**Instructions for the task:**
Make an exact copy of all the entries, with the pictures left out.

##### Given data #####

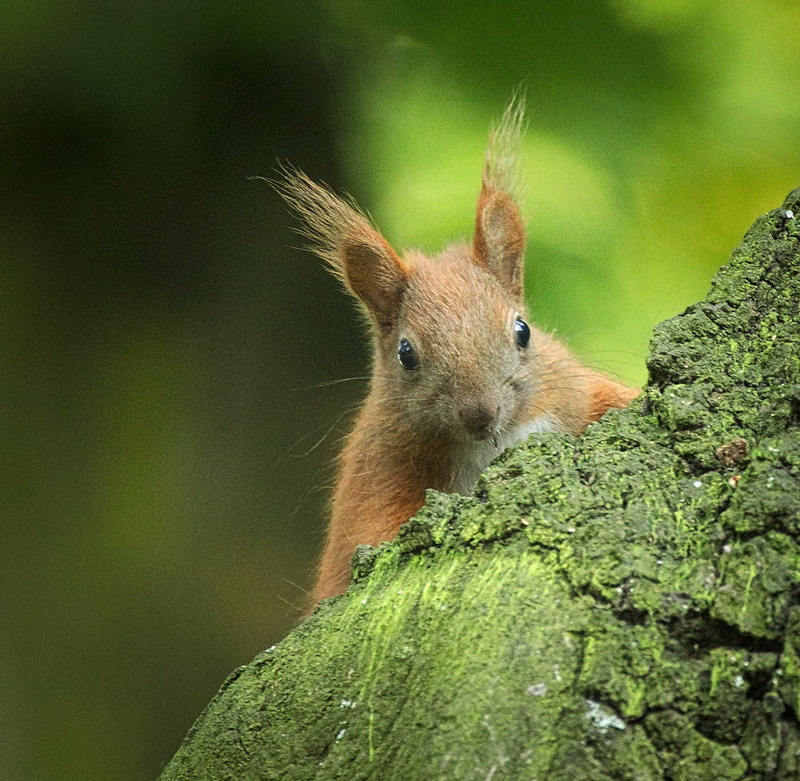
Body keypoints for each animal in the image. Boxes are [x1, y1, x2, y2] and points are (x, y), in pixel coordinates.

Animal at [276, 97, 639, 604]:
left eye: (523, 331)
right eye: (406, 354)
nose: (480, 415)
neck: (492, 444)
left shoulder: (577, 390)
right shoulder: (376, 471)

#####

**Solution to the problem:**
Body keypoints for each animal in the image. Boxes are [x1, y1, x2, y2] and points are (x, y), in pixel coordinates.

Animal at [276, 97, 639, 604]:
left eye: (523, 331)
right eye: (406, 354)
nose: (480, 415)
neck: (492, 444)
left shoulder: (577, 390)
right shoulder: (376, 471)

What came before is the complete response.